# [What to work on]
Wherever a picture sits, omit it. Output the rest of the listing exactly.
◇ ◇ ◇ ◇ ◇ ◇ ◇
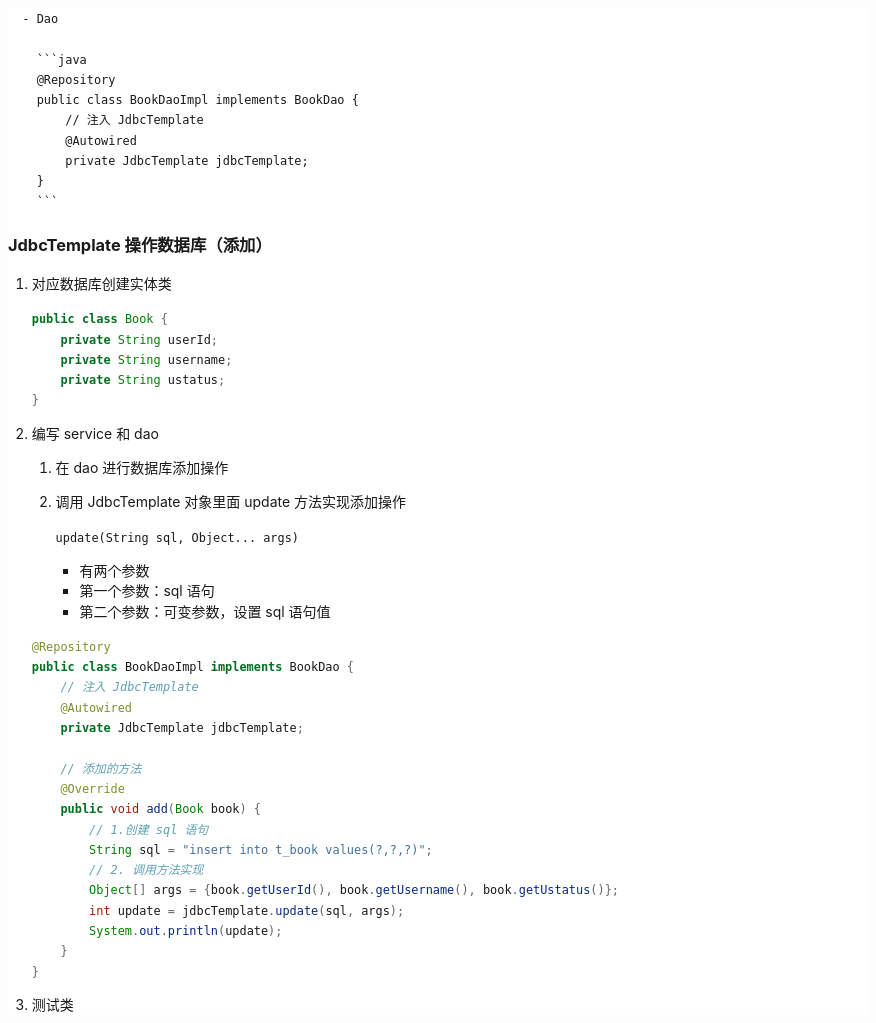       - Dao

        ```java
        @Repository
        public class BookDaoImpl implements BookDao {
            // 注入 JdbcTemplate
            @Autowired
            private JdbcTemplate jdbcTemplate;
        }
        ```


### JdbcTemplate 操作数据库（添加）

1. 对应数据库创建实体类

   ```java
   public class Book {
       private String userId;
       private String username;
       private String ustatus;
   }
   ```

2. 编写 service 和 dao

   1. 在 dao 进行数据库添加操作

   2. 调用 JdbcTemplate 对象里面 update 方法实现添加操作

      `update(String sql, Object... args)`

      - 有两个参数
      - 第一个参数：sql 语句
      - 第二个参数：可变参数，设置 sql 语句值

   ```java
   @Repository
   public class BookDaoImpl implements BookDao {
       // 注入 JdbcTemplate
       @Autowired
       private JdbcTemplate jdbcTemplate;
   
       // 添加的方法
       @Override
       public void add(Book book) {
           // 1.创建 sql 语句
           String sql = "insert into t_book values(?,?,?)";
           // 2. 调用方法实现
           Object[] args = {book.getUserId(), book.getUsername(), book.getUstatus()};
           int update = jdbcTemplate.update(sql, args);
           System.out.println(update);
       }
   }
   ```

3. 测试类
◇ ◇ ◇ ◇ ◇ ◇ ◇
# [Result of this task]
       - Dao

        ```java
        @Repository
        public class BookDaoImpl implements BookDao {
            // 注入 JdbcTemplate
            @Autowired
            private JdbcTemplate jdbcTemplate;
        }
        ```


### JdbcTemplate 操作数据库（添加）

1. 对应数据库创建实体类

   ```java
   public class Book {
       private String userId;
       private String username;
       private String ustatus;
   }
   ```

2. 编写 service 和 dao

   1. 在 dao 进行数据库添加操作

   2. 调用 JdbcTemplate 对象里面 update 方法实现添加操作

      `update(String sql, Object... args)`

      - 有两个参数
      - 第一个参数：sql 语句
      - 第二个参数：可变参数，设置 sql 语句值

   ```java
   @Repository
   public class BookDaoImpl implements BookDao {
       // 注入 JdbcTemplate
       @Autowired
       private JdbcTemplate jdbcTemplate;
   
       // 添加的方法
       @Override
       public void add(Book book) {
           // 1.创建 sql 语句
           String sql = "insert into t_book values(?,?,?)";
           // 2. 调用方法实现
           Object[] args = {book.getUserId(), book.getUsername(), book.getUstatus()};
           int update = jdbcTemplate.update(sql, args);
           System.out.println(update);
       }
   }
   ```

3. 测试类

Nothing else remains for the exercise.